# Financial News Headline Sentiment Analysis with BERT
This is a short notebook that loads news headlines from three news sources, CNBC, Guardian, and Reuters; then perform sentiment analysis with Bert!

## Dependencies

In [None]:
!pip install transformers

In [None]:
from transformers import AutoTokenizer, AutoModelForSequenceClassification
import torch

## Instantiate Model

In [None]:
tokenizer = AutoTokenizer.from_pretrained('nlptown/bert-base-multilingual-uncased-sentiment')

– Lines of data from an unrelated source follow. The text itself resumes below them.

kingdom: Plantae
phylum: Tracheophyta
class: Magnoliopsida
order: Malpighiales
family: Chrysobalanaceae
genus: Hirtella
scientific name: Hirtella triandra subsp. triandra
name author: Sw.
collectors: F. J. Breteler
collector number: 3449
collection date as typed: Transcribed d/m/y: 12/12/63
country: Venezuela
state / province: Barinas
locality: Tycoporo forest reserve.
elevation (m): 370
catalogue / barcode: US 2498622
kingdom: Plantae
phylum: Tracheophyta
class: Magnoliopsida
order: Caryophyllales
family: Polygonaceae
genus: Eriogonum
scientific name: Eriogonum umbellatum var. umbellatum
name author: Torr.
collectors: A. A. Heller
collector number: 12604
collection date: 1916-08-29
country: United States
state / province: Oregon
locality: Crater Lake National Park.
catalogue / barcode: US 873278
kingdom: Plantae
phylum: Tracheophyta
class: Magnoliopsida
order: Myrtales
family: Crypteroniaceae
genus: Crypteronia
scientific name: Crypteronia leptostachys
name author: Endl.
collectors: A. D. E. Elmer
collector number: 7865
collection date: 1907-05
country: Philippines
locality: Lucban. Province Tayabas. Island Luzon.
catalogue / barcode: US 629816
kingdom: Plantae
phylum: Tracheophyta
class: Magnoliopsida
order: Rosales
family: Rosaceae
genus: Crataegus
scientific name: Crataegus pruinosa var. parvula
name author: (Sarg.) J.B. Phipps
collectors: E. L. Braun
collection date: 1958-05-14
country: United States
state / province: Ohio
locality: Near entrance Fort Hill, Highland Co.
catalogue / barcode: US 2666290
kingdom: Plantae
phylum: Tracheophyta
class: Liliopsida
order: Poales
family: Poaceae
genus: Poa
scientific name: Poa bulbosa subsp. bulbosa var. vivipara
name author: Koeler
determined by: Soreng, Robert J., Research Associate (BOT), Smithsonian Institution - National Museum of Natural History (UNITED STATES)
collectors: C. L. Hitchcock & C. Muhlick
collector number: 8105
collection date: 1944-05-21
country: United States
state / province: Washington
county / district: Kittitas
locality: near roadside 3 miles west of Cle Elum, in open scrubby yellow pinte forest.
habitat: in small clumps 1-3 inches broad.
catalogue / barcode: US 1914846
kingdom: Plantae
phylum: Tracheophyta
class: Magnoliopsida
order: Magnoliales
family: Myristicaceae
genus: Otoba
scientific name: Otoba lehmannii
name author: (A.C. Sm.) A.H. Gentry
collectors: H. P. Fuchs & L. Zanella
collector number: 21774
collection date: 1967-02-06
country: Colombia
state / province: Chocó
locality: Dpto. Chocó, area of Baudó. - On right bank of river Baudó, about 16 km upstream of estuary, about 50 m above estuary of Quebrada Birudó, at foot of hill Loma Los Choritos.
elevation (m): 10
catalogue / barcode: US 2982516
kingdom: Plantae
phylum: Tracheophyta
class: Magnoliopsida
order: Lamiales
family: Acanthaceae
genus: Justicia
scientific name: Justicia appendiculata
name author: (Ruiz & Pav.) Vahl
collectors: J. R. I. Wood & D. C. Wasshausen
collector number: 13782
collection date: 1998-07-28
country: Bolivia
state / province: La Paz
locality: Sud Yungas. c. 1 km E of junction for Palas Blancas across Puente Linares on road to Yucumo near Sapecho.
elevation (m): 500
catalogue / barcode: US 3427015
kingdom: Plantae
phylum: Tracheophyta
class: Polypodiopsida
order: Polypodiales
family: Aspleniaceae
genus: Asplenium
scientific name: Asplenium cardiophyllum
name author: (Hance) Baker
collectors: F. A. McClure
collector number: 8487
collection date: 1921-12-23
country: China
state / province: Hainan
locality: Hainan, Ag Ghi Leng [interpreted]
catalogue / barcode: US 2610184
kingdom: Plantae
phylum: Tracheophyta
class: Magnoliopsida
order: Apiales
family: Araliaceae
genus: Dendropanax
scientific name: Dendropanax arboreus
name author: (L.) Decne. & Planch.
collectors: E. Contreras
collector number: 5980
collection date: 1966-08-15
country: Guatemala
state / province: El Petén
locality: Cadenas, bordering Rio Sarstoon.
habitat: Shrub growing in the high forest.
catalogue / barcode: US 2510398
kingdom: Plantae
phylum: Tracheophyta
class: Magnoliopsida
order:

model = AutoModelForSequenceClassification.from_pretrained('nlptown/bert-base-multilingual-uncased-sentiment')

## Test out the model

In [None]:
#Encode
tokens = tokenizer.encode('It was good but couldve been better. Great', return_tensors='pt')
result = model(tokens)

In [None]:
#Sentiment
result.logits
int(torch.argmax(result.logits))+1

## Let's get the news data

Imports

In [None]:
import numpy as np
import pandas as pd
import datetime

In [None]:
cnbc_df =  pd.read_csv("cnbc_headlines.csv")
guardian_df =  pd.read_csv("guardian_headlines.csv")
reuters_df =  pd.read_csv("reuters_headlines.csv")

### CNBC Data

In [None]:
cnbc_df.columns

In [None]:
cnbc_df

In [None]:
# we are not using Description column because guardian doesn't have one
cnbc_df = cnbc_df.drop(['Description'] , axis = 1)

In [None]:
cnbc_df.info()

In [None]:
cnbc_df.isna().sum()

In [None]:
cnbc_df.dropna(inplace=True)

### Guardian Data

In [None]:
guardian_df.head

In [None]:
guardian_df.iloc[0]

In [None]:
guardian_df.isnull().sum()

### Reuters Data

In [None]:
reuters_df.head

In [None]:
reuters_df.iloc[0]

In [None]:
reuters_df.isnull().sum()

In [None]:
reuters_df = reuters_df.drop(['Description'] , axis = 1)

## Run Data through BERT

In [None]:
# Function that takes in news and outputs sentiment
def sentiment_score(news):
    tokens = tokenizer.encode(news, return_tensors='pt')
    result = model(tokens)
    return int(torch.argmax(result.logits))+1

In [None]:
# Send each news outlet's headlines through the BART Model and store the Sentiment output. This may take a while ... 
cnbc_df['Sentiment'] = cnbc_df['Headlines'].apply(lambda x: sentiment_score(x[:]))
guardian_df['Sentiment'] = guardian_df['Headlines'].apply(lambda x: sentiment_score(x[:]))
reuters_df['Sentiment'] = reuters_df['Headlines'].apply(lambda x: sentiment_score(x[:]))

In [None]:
cnbc_df

In [None]:
guardian_df

In [None]:
reuters_df

## Visualize Results

In [None]:
import matplotlib.pyplot as plt

In [None]:
def plot_pie_sentiment(df, name):
    sentiment_counts = df['Sentiment'].value_counts()
    
    # Plot the pie chart
    plt.figure(figsize=(8, 8))
    plt.pie(sentiment_counts, labels=sentiment_counts.index, autopct='%1.1f%%', startangle=140)
    
    # Add a legend
    plt.legend(title='Sentiments', labels=sentiment_counts.index, loc='upper left')
    
    plt.title('Distribution of Sentiments in ' + name + ' Dataset')
    plt.axis('equal')  # Equal aspect ratio ensures that pie is drawn as a circle.
    
    plt.show()

In [None]:
plot_pie_sentiment(cnbc_df, 'CNBC')
plot_pie_sentiment(guardian_df, 'Guardian')
plot_pie_sentiment(reuters_df, 'Reuters')

Wow, it seems most of the financial news from these outlets is on the negative side. 

## Let's Export the Dataframes

In [None]:
cnbc_df.to_csv('cnbc_sentiment.csv')
guardian_df.to_csv('guardian_sentiment.csv')
reuters_df.to_csv('reuters_sentiment.csv')